— Мне нравится, как ты реагируешь на меня, малыш.

Я выдавливаю на ладонь немного персикового геля. Лия все равно уже успела промокнуть до нитки, так что я не собираюсь отказывать себе в удовольствии скользнуть по ее плечам мыльными руками, слегка размять их и нарочно медленно провести пальцами под грудью.

— А мне не нравится все, что сейчас происходит…

Кажется, эта самая длинная ее фраза за последнее время.

— Я не делаю ничего такого, Кудряшка. Просто расслабься, — стараюсь успокоить ее.

— Т-тебе нельзя так долго быть в душе, рана может открыться… — ее голос срывается в конце, когда я запутываю ладонь в ее волосах.

Перебираю запутавшиеся влажные пряди, разминаю шею, наблюдая за тем, как девочка с каждой секундой все сильнее кусает нижнюю губу и пытается не жмурить глаза.

Даже дикую кошку можно приручить, всего лишь погладив ее за ушком.

И вот на тебя уже не шипят, а вполне миролюбиво урчат, стоит оказаться сзади и начать чуть сильнее прежнего давить на напряженные мышцы.

Я перебрасываю тяжелую копну волос на одно плечо и все-таки расстегиваю ее белье, пока Лия забывается в странном трансе.
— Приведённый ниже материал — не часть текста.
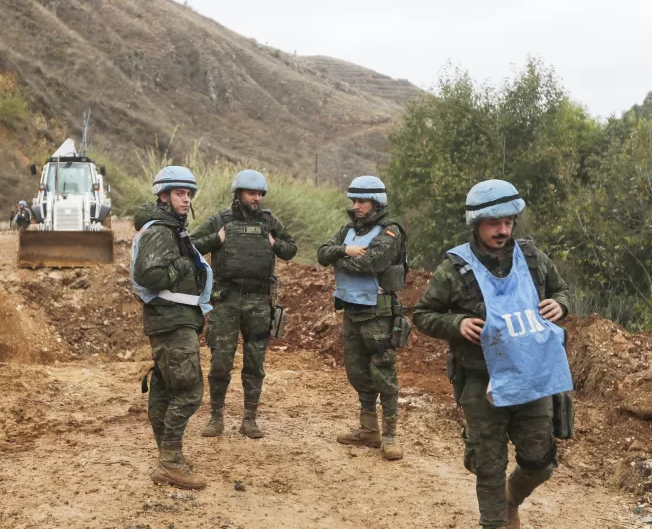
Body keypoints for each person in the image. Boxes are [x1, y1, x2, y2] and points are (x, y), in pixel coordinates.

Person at [412, 179, 573, 529]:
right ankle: (494, 522)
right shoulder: (455, 268)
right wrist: (457, 323)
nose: (503, 230)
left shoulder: (531, 259)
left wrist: (559, 304)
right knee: (488, 465)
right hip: (481, 380)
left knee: (540, 462)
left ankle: (510, 499)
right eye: (494, 223)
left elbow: (561, 290)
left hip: (533, 377)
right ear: (477, 224)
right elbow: (422, 314)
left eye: (509, 222)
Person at [191, 170, 297, 439]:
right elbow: (191, 245)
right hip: (227, 300)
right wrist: (216, 240)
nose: (257, 198)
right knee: (220, 363)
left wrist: (274, 243)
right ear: (238, 194)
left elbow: (291, 249)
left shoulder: (269, 220)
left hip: (259, 301)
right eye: (252, 193)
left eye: (260, 194)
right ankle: (216, 417)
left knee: (255, 362)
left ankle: (250, 419)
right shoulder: (221, 220)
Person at [130, 166, 213, 490]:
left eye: (188, 194)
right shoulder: (161, 231)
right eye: (180, 193)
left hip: (173, 320)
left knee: (165, 388)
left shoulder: (169, 228)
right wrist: (180, 266)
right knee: (190, 391)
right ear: (164, 196)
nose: (186, 198)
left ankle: (168, 456)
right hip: (172, 322)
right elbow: (148, 274)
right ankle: (169, 462)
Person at [316, 176, 408, 461]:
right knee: (357, 372)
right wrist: (344, 250)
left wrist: (339, 259)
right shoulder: (348, 231)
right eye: (354, 201)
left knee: (383, 372)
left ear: (376, 203)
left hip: (377, 313)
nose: (356, 206)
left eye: (362, 202)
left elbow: (372, 263)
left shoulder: (391, 232)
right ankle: (369, 429)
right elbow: (321, 254)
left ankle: (390, 436)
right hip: (352, 311)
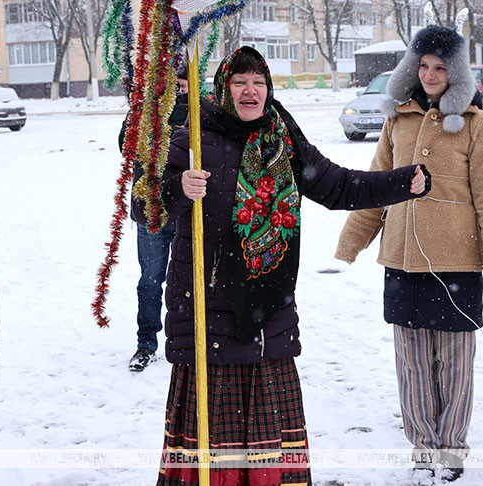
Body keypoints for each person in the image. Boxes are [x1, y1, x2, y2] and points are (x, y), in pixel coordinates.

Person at [136, 46, 429, 486]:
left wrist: (402, 181)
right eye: (239, 82)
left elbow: (338, 187)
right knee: (212, 450)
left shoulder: (283, 139)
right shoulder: (192, 138)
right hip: (207, 314)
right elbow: (144, 209)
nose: (250, 91)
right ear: (224, 88)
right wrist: (178, 187)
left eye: (259, 82)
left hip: (268, 312)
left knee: (268, 446)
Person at [335, 22, 483, 482]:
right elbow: (377, 186)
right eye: (423, 66)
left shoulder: (478, 125)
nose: (431, 75)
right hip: (402, 261)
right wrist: (351, 243)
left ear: (455, 72)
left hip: (457, 263)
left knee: (453, 366)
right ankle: (423, 449)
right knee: (413, 364)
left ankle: (452, 451)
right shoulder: (398, 119)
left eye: (440, 67)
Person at [120, 67, 190, 372]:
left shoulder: (201, 112)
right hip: (152, 212)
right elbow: (127, 146)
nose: (177, 91)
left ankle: (189, 341)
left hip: (190, 210)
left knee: (192, 280)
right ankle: (146, 342)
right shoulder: (146, 111)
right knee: (150, 280)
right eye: (171, 85)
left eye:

Она вздрагивает, когда лямки полностью слетают с плеч, и машинально прикрывает грудь руками.

Смотрит на меня, немного повернув голову.

— Твои джинсы шикарно смотрятся сзади, но все-таки их надо снять, малыш, — выдыхаю ей в шею, ловлю последние крупицы своего терпения, чтобы не наброситься на дрожащую Кудряшку прямо сейчас.

Я сам расстегиваю пуговицу спереди, следом молнию. Цепляю мокрую ткань по бокам и начинаю тянуть ее вниз, по пути решив зацепить и ее милые трусики.

— Нет! — она вскрикивает, пытается помешать мне.

Мы приходим к компромиссу, когда белье все же остается на ней, а я прошу Кудряшку по очереди поднять ноги, чтобы окончательно стащить с нее потяжелевшие от воды джинсы.

— Покажешь мне свой шампунь? Не хочу, чтобы ты убила меня, когда я воспользуюсь каким-нибудь мылом, — усмехаюсь ей в шею, прижимаюсь к идеально округлым ягодицам, положив одну ладонь на впалый животик.

— Мне холодно… — она опять хочет вывернуться, дрожит самым натуральным образом.

— Я согрею, — касаюсь губами мочки уха, теснее прижимаюсь к ней.

Намекаю, каким образом собираюсь это сделать.

Кудряшка действительно начинает мурлыкать, когда я мою ей голову. Судя по всему — волосы ее слабая сторона, которую я, сам того не понимая, неожиданно нащупал.

В голову лезут картинки, как я наматываю их на кулак во время того, как вбиваюсь глубоко внутрь ее тела.

Два дня у меня не было секса, черт, а по ощущениям как будто все два месяца. Сам от себя такого не ожидал.

Регулирую температуру воды, нарочно делаю горячее обычного, чтобы малышка согрелась и перестала уже трястись. Ну не съем же я ее, в конце концов.

Мыльная пена стекает по ее коже, мой взгляд задерживается на подтянутых ягодицах, которые мокрая ткань белья теперь практически не скрывает. Рот сам наполняется слюной от такого вида.

Нельзя сейчас. Нельзя. Как мантру самому себе повторяю.

Пусть отойдет девочка, попривыкнет. Шугаться так не будет от простых прикосновений, а то я себя начинаю каким-то насильником чувствовать.

Мне еще здесь дня три точно сидеть. Время есть.

— Ну вот и все, Кудряшка, — еще раз прижимаюсь губами к ее острому плечу. — А ты боялась.

Лия поворачивает ко мне лицом, при этом не забыв прикрыться скрещенными на груди руками. Смотрит так недоверчиво, что я и сам начинаю сомневаться вообще во всем.

— Все? — попугайчиком повторяет.

— Беги, пока я не передумал. Для перевязки приготовишь, что там надо?